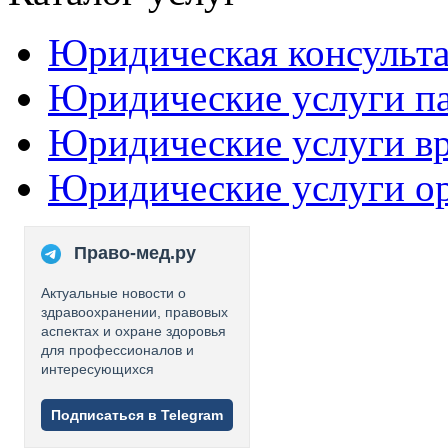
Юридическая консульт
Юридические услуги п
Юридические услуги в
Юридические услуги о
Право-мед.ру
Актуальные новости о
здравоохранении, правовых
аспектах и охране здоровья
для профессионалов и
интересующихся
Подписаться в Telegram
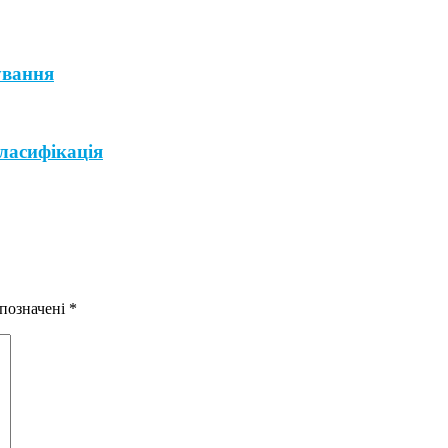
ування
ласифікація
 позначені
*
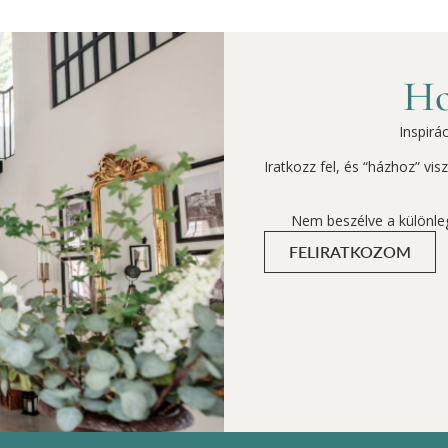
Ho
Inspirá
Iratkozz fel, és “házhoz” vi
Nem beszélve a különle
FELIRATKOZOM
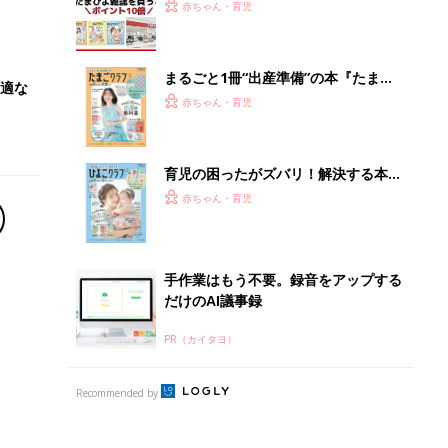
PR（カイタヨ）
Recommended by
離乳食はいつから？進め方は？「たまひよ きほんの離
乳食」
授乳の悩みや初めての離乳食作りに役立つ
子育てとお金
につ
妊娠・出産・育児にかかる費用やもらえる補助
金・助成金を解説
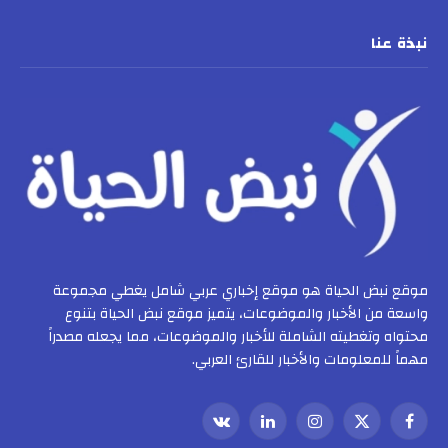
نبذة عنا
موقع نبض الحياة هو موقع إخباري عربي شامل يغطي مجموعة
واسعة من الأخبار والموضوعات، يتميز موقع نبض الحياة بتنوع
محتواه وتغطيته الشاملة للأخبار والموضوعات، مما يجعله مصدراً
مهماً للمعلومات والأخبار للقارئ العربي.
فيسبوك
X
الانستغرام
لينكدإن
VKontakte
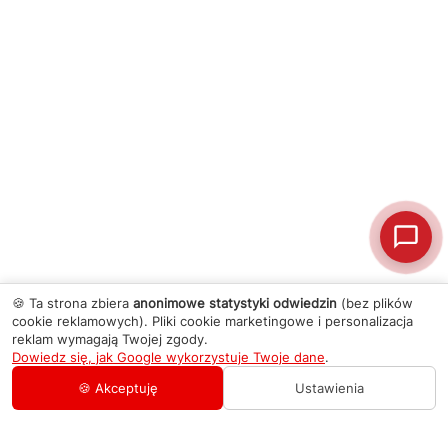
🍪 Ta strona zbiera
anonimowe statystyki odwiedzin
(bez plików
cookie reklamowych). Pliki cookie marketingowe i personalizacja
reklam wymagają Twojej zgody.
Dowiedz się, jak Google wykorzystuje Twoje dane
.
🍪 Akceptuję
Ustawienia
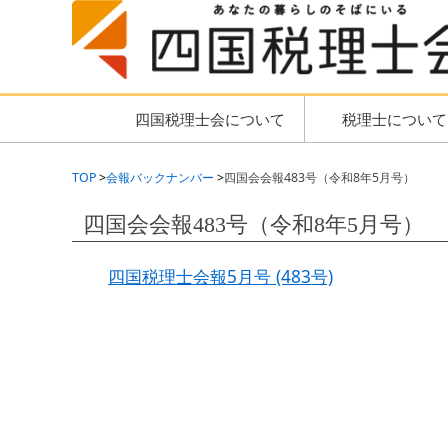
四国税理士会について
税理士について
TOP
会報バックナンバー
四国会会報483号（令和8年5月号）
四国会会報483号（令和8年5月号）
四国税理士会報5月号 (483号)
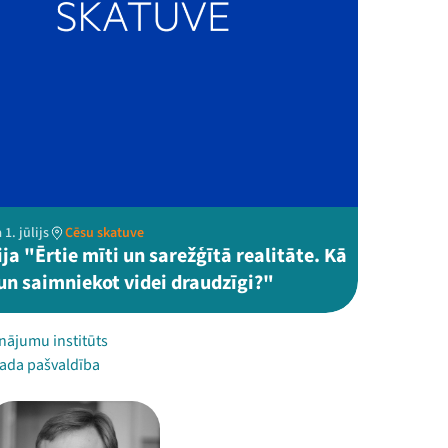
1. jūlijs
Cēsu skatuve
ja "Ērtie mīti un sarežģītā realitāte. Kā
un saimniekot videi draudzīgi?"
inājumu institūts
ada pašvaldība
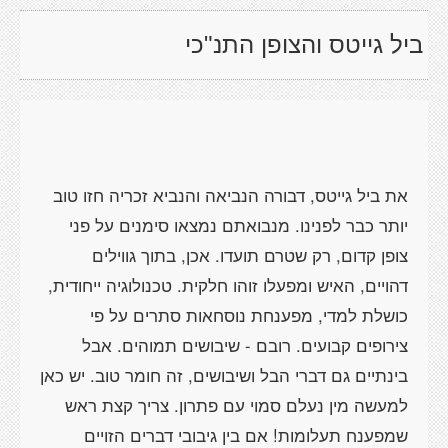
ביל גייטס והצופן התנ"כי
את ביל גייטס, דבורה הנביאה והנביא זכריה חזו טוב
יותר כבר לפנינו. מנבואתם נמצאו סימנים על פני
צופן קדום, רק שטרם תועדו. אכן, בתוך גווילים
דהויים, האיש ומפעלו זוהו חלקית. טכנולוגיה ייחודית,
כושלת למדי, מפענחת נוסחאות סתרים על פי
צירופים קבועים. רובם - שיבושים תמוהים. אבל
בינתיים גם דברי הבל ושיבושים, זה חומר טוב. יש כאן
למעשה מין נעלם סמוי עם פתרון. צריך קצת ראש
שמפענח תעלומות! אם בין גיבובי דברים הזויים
+===+
▶ [WORK INSTRUCTION] Find the lines in the data that include "גייטס", then copy each of them.

▶ [RESPONSE TO THE EXERCISE]
ביל גייטס והצופן התנ"כי
את ביל גייטס, דבורה הנביאה והנביא זכריה חזו טוב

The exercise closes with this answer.